[<prev] [next>] [<thread-prev] [thread-next>] [day] [month] [year] [list]
Message-ID: <20210126210837.7mfzkjqsc3aui3fn@skbuf>
Date: Tue, 26 Jan 2021 23:08:37 +0200
From: Vladimir Oltean <olteanv@...il.com>
To: Lorenzo Carletti <lorenzo.carletti98@...il.com>
Cc: linus.walleij@...aro.org, andrew@...n.ch, vivien.didelot@...il.com,
f.fainelli@...il.com, davem@...emloft.net, kuba@...nel.org,
netdev@...r.kernel.org, linux-kernel@...r.kernel.org
Subject: Re: [PATCH 1/1] net: dsa: rtl8366rb: standardize init jam tables
Hi Lorenzo,
On Mon, Jan 25, 2021 at 05:56:31AM +0100, Lorenzo Carletti wrote:
> In the rtl8366rb driver there are some jam tables which contain
> undocumented values.
> While trying to understand what these tables actually do,
> I noticed a discrepancy in how one of those was treated.
And did you manage to find out what these tables actually do?
> Most of them were plain u16 arrays, while the ethernet one was
> an u16 matrix.
> By looking at the vendor's droplets of source code these tables came from,
> I found out that they were all originally u16 matrixes.
>
> This commit standardizes the jam tables, turning them all into
> u16 matrixes.
Why?

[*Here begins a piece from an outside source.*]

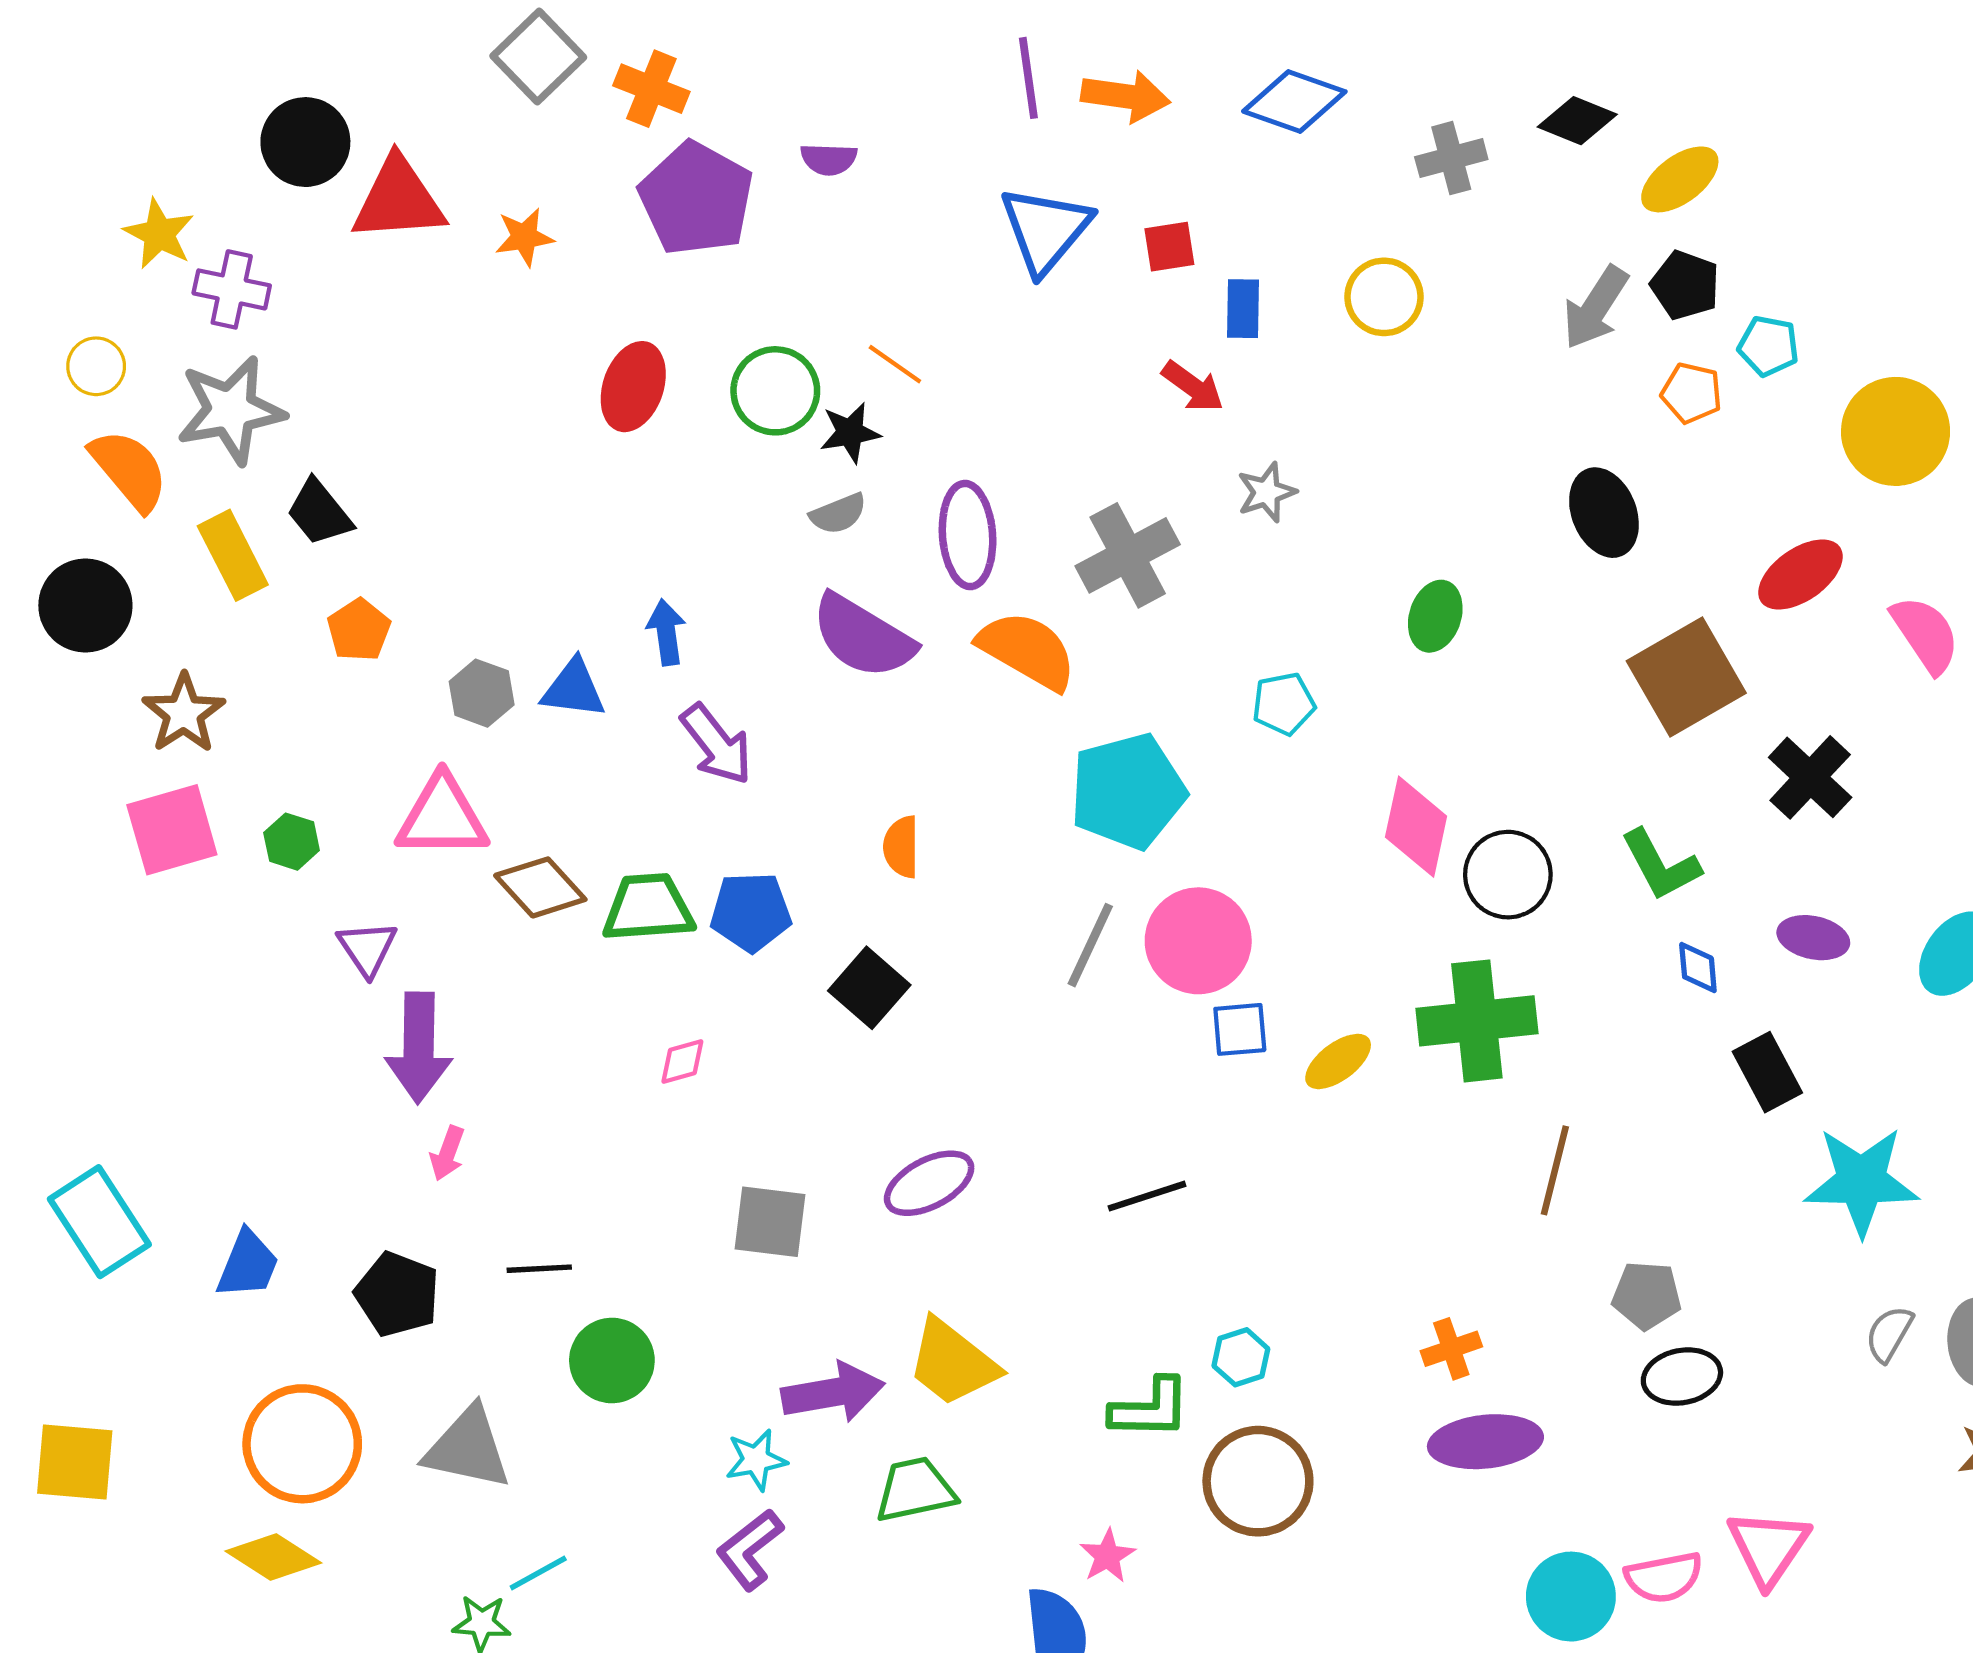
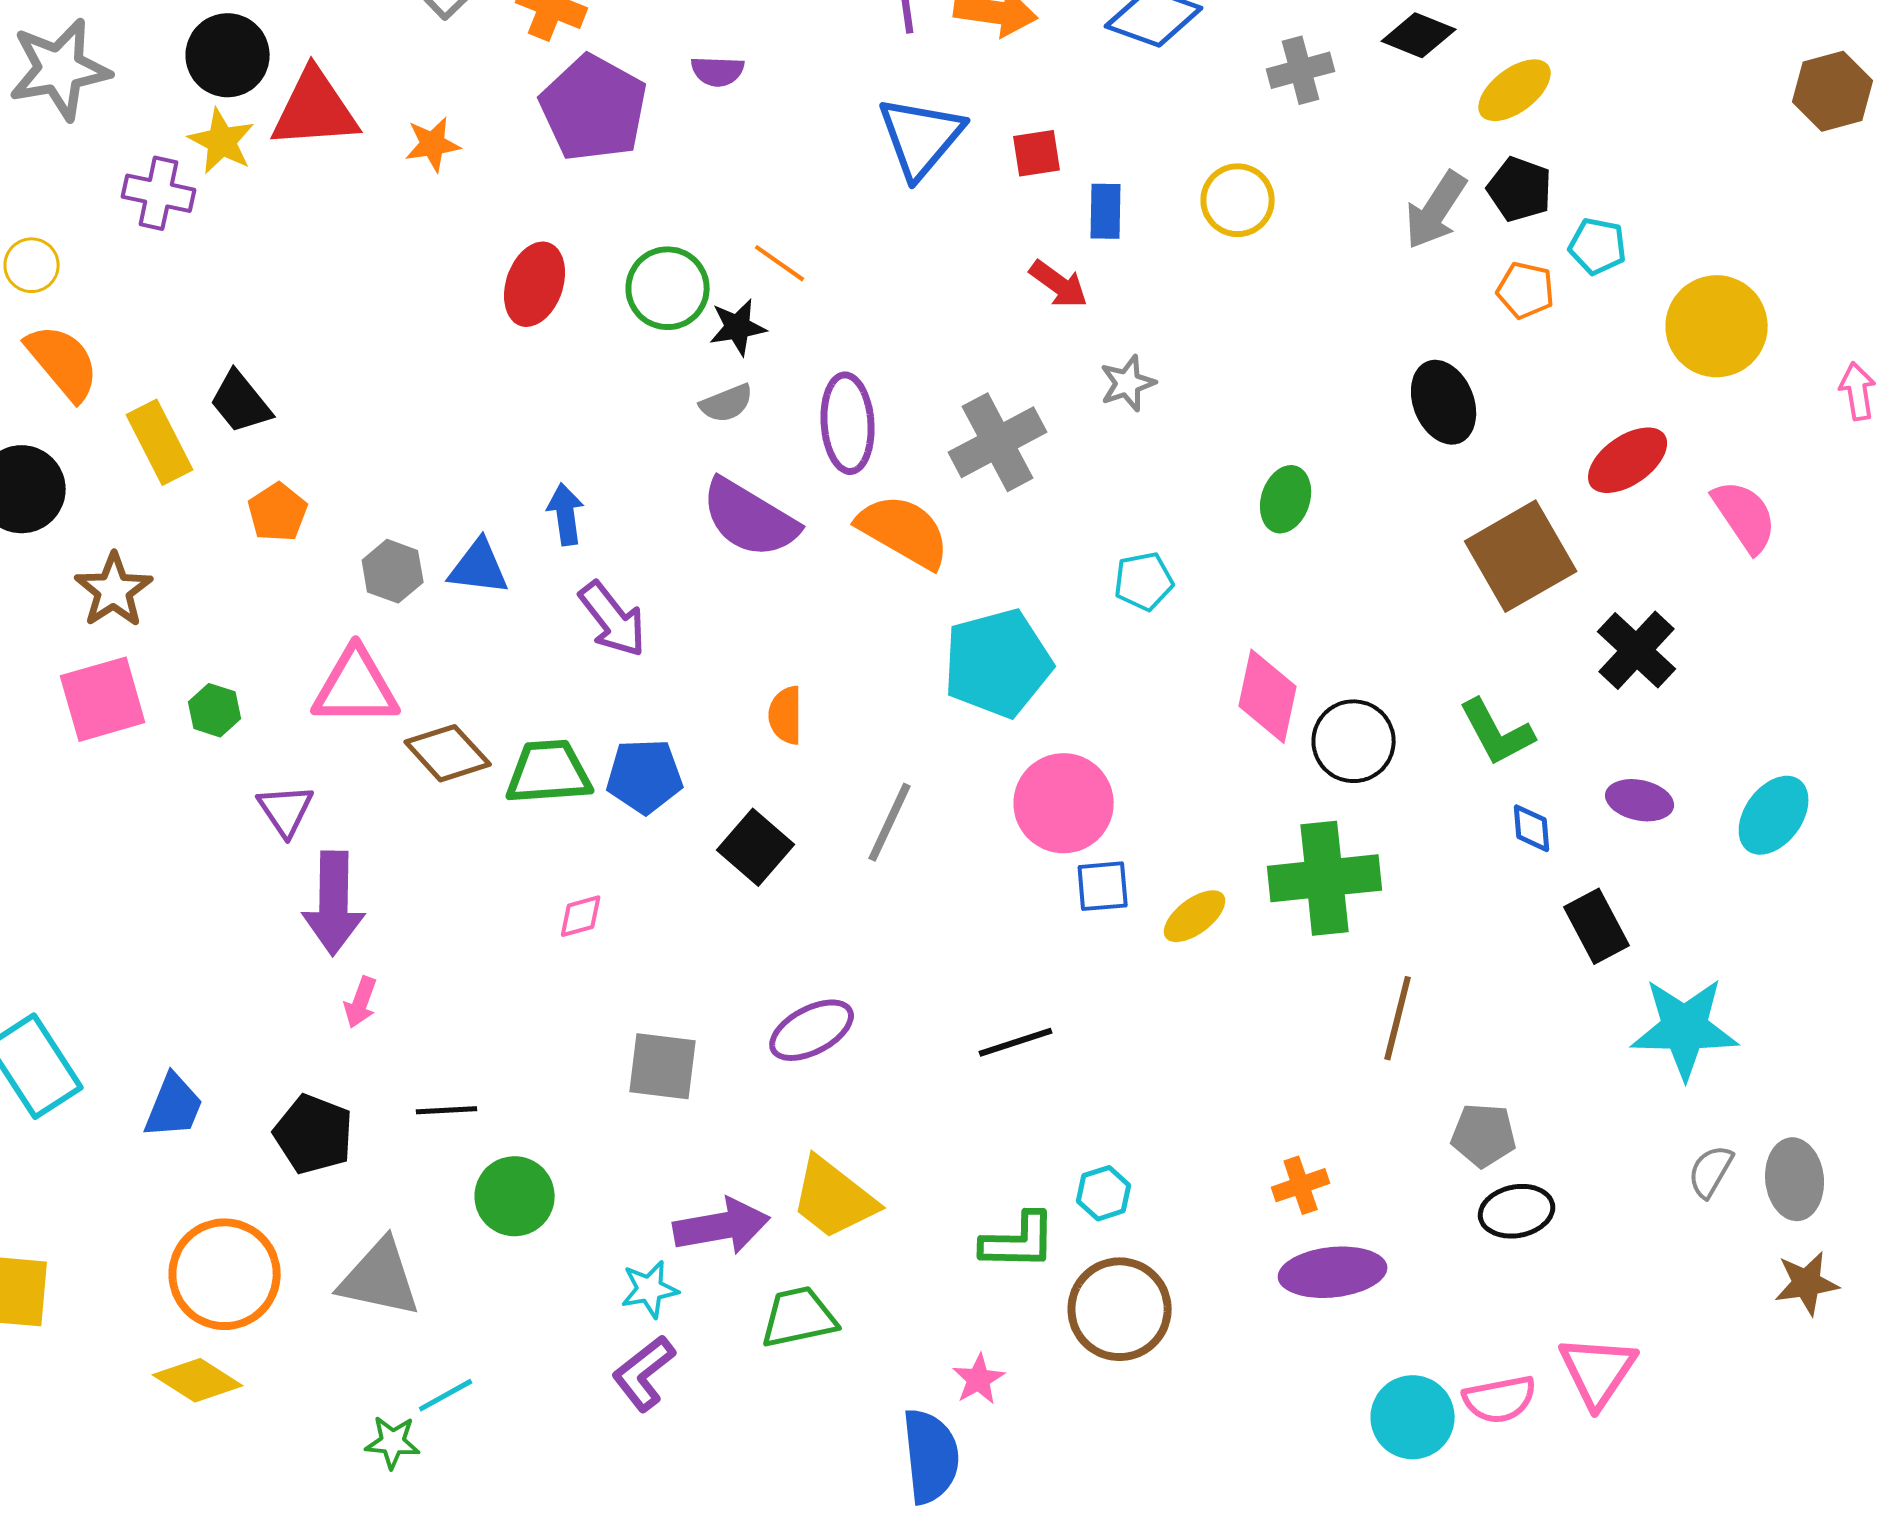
yellow star: (159, 234) -> (222, 141), moved
gray star: (231, 410) -> (60, 69), moved
gray line: (1090, 945) -> (890, 822), moved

What difference does it make?
> This change makes it easier to understand how the jam tables are used
No it doesn't?
> and also makes it possible for a single function to handle all of them,
> removing some duplicated code.
On which RTL8366RB chip revisions did you test for regressions?
On another note, the patch doesn't apply cleanly to net-next/master.